DIRECTIVE —
An exact transcript of every entry is required, without any of the pictures.

PROVIDED DATA —

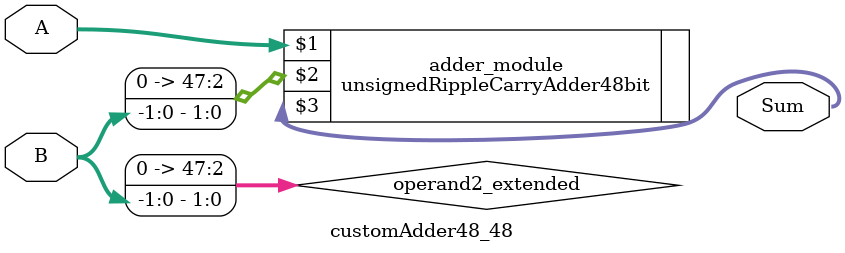
<source format=v>
module customAdder48_48(
                        input [47 : 0] A,
                        input [-1 : 0] B,
                        
                        output [48 : 0] Sum
                );

        wire [47 : 0] operand2_extended;
        
        assign operand2_extended =  {48'b0, B};
        
        unsignedRippleCarryAdder48bit adder_module(
            A,
            operand2_extended,
            Sum
        );
        
        endmodule
        
</source>
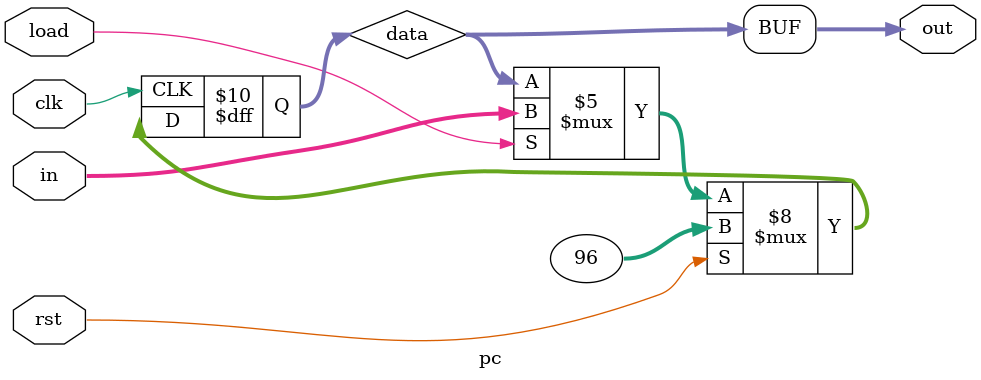
<source format=sv>
/* Taken from MP3 */

module pc #(parameter width = 32)
(
    input clk,
    input rst,
    input load,
    input [width-1:0] in,
    output logic [width-1:0] out
);

logic [width-1:0] data = 1'b0;

always_ff @(posedge clk)
begin
    if (rst)
    begin
        data <= 32'h00000060;
    end
    else if (load)
    begin
        data <= in;
    end
    else
    begin
        data <= data;
    end
end

always_comb
begin
    out = data;
end

endmodule : pc

</source>
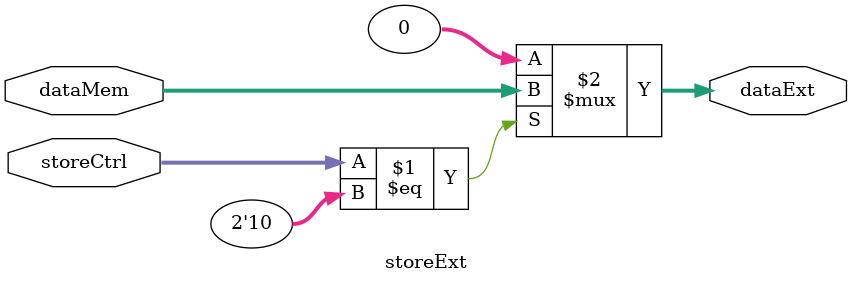
<source format=v>
module storeExt(
    input   [1:0]   storeCtrl,
    input   [31:0]  dataMem,
    output  [31:0]  dataExt
);

localparam SB   = 2'b00; 
localparam SH   = 2'b01;
localparam SW   = 2'b10;

assign dataExt  = (storeCtrl == SW) ? dataMem[31:0] : 32'h00000000;
                        
endmodule
</source>
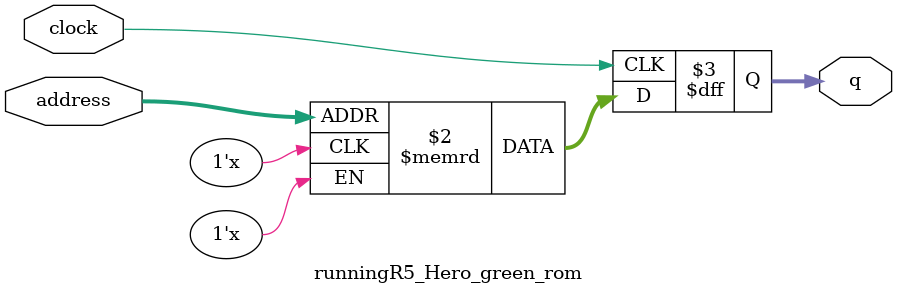
<source format=sv>
module runningR5_Hero_green_rom (
	input logic clock,
	input logic [11:0] address,
	output logic [2:0] q
);

logic [2:0] memory [0:2639] /* synthesis ram_init_file = "./runningR5_Hero_green/runningR5_Hero_green.mif" */;

always_ff @ (posedge clock) begin
	q <= memory[address];
end

endmodule

</source>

RESPONSE BOX —
<source format=v>
module customAdder48_48(
                        input [47 : 0] A,
                        input [-1 : 0] B,
                        
                        output [48 : 0] Sum
                );

        wire [47 : 0] operand2_extended;
        
        assign operand2_extended =  {48'b0, B};
        
        unsignedRippleCarryAdder48bit adder_module(
            A,
            operand2_extended,
            Sum
        );
        
        endmodule
        
</source>
<source format=sv>
/* Taken from MP3 */

module pc #(parameter width = 32)
(
    input clk,
    input rst,
    input load,
    input [width-1:0] in,
    output logic [width-1:0] out
);

logic [width-1:0] data = 1'b0;

always_ff @(posedge clk)
begin
    if (rst)
    begin
        data <= 32'h00000060;
    end
    else if (load)
    begin
        data <= in;
    end
    else
    begin
        data <= data;
    end
end

always_comb
begin
    out = data;
end

endmodule : pc

</source>
<source format=v>
module storeExt(
    input   [1:0]   storeCtrl,
    input   [31:0]  dataMem,
    output  [31:0]  dataExt
);

localparam SB   = 2'b00; 
localparam SH   = 2'b01;
localparam SW   = 2'b10;

assign dataExt  = (storeCtrl == SW) ? dataMem[31:0] : 32'h00000000;
                        
endmodule
</source>
<source format=sv>
module runningR5_Hero_green_rom (
	input logic clock,
	input logic [11:0] address,
	output logic [2:0] q
);

logic [2:0] memory [0:2639] /* synthesis ram_init_file = "./runningR5_Hero_green/runningR5_Hero_green.mif" */;

always_ff @ (posedge clock) begin
	q <= memory[address];
end

endmodule

</source>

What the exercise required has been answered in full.